> _Text shown_:
== Segment start ==
Underivatized CIT concentrations in serum specimens were evaluated in the Clinical and Epidemiological Research Laboratory in the Department of Laboratory Medicine, Boston Children's Hospital. Samples were ultra-centrifuged to remove high molecular weight proteins. The separation selectivity of CIT was obtained using a C18 BEH column and the ion pairing agent pentadecafluorooctanoic acid on a Waters Acquity UPLC System (Waters Corporation, Milford, MA). Positive electrospray ionization and a Waters Quattro premier triple-quad mass spectrometer were used to detect CIT by its characteristic 176–70 and 176–113 m/z transitions.
Data management and analysis
Spline models were employed to construct a curve describing the change in serum CIT over time. Because CIT concentrations had a skewed distribution, (maximum:median concentration 4.8; skewness 1.5), CIT was log-transformed for analysis and the results retransformed and reported as percentage difference. Potentially influential covariates, including age, sex, infection, body weight, energy intake, presence of GVHD, and cytokine levels were added to the model as invariant or time-varying predictors and tested for significance in multivariable models. For all analyses, a two-tailed p-value <0.05 was considered statistically significant. SAS version 9.3 software (SAS Institute Inc., Cary, NC) was utilized for statistical analyses.
== Segment end ==
> _Data extracts_:
== Segment start ==
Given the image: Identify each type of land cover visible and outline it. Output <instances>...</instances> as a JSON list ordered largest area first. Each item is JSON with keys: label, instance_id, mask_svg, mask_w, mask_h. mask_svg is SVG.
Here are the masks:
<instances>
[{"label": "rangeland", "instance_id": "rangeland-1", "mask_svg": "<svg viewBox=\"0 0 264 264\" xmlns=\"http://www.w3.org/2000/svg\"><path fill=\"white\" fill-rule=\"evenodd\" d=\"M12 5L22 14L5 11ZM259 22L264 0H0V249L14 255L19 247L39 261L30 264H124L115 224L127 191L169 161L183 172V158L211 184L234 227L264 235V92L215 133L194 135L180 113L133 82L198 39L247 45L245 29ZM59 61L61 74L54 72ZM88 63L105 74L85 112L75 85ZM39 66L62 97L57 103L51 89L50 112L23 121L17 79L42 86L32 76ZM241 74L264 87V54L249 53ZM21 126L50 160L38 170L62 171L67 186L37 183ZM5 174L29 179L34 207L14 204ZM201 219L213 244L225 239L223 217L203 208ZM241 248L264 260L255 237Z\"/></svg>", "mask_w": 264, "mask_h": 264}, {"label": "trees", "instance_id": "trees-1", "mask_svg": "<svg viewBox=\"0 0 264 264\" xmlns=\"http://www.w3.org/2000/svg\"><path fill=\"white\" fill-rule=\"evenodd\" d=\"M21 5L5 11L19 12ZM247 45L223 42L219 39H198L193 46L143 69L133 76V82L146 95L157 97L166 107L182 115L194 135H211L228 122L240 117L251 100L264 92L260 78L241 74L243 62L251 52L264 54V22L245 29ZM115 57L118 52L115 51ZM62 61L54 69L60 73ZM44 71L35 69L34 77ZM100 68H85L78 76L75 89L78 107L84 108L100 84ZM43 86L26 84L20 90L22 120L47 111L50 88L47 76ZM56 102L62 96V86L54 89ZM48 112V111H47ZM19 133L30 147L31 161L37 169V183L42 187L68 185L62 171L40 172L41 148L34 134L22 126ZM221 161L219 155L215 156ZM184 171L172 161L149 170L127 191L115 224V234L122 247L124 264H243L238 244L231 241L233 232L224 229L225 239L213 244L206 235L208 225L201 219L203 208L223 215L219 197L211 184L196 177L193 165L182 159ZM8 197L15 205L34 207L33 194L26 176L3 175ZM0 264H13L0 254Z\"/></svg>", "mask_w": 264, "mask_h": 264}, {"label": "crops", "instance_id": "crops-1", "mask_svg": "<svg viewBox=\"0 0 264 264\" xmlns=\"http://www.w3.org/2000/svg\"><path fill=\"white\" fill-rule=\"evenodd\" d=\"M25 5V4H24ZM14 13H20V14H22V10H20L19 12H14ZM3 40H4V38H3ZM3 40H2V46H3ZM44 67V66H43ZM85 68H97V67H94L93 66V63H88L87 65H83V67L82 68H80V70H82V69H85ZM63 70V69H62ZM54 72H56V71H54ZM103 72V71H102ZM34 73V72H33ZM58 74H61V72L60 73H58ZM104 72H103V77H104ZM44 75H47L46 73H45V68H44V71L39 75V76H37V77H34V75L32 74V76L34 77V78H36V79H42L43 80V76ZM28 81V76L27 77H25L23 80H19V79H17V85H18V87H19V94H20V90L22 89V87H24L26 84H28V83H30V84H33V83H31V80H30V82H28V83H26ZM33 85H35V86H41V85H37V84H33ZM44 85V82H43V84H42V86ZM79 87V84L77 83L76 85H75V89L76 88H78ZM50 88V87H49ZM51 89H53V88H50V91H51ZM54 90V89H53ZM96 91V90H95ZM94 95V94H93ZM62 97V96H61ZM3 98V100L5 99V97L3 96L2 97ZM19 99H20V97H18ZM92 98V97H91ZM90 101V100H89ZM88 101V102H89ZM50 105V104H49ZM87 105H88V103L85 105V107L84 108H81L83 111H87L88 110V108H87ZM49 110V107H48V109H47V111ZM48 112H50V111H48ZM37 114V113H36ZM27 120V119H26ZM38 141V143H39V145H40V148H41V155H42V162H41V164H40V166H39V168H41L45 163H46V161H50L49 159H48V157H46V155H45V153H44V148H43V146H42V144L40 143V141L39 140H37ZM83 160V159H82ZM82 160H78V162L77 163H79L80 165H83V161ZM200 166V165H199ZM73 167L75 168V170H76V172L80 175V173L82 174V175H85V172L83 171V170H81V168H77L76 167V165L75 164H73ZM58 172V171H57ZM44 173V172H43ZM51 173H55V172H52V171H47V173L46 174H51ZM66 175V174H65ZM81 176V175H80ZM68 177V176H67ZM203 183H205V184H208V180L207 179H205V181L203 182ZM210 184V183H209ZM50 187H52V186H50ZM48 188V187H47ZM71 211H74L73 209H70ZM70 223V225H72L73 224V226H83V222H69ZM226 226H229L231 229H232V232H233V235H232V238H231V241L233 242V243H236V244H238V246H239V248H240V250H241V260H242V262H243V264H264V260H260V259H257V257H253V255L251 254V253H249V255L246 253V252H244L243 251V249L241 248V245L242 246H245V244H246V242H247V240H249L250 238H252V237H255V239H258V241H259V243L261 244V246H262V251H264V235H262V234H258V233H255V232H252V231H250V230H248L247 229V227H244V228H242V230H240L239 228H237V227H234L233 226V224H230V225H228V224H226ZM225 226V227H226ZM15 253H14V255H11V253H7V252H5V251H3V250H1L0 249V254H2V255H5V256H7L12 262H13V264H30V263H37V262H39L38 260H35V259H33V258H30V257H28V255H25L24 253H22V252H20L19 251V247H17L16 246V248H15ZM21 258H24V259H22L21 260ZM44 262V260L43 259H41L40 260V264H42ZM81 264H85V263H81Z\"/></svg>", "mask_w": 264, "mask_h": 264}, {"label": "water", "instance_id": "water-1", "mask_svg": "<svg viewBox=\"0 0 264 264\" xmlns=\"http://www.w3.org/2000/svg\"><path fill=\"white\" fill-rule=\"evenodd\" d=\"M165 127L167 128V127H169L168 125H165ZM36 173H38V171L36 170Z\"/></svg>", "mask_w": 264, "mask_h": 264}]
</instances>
== Segment end ==
> _Using the information_:
(A) In the text on serum CIT analysis, which software was used for the statistical analyses?
(B) Carry on the text on serum CIT analysis from the point where it stops.
The material has no connection to the text on serum CIT analysis.

> _Activity answers_:
(A) SAS version 9.3 software (SAS Institute Inc., Cary, NC).

(B)
Ethics
Written informed consent (or assent where indicated) was obtained from all study participants and/or their guardians, and the Institutional Review Boards at both institutions approved the study protocol.
Results
Thirty subjects were enrolled between February 2004 and February 2009. Prior to the start of the study, 3 patients became ineligible and 1 withdrew. Therefore prospective data was obtained on 26 patients throughout the course of HCT. Table 1 displays baseline demographic characteristics for the study participants. The average age at enrollment was 14.9 years. Fifty-four of the study participants were female, and 42% were non-white race. The majority of study participants had an underlying diagnosis of hematologic malignancy prior to HCT. Fifty-four percent of patients underwent unrelated donor HCT. For conditioning chemotherapy, 21/26 (81%) received cyclophosphamide and total body irradiation (TBI), whereas the remaining 5/26 (19%) received cyclophosphamide and busulfan.
Table 1.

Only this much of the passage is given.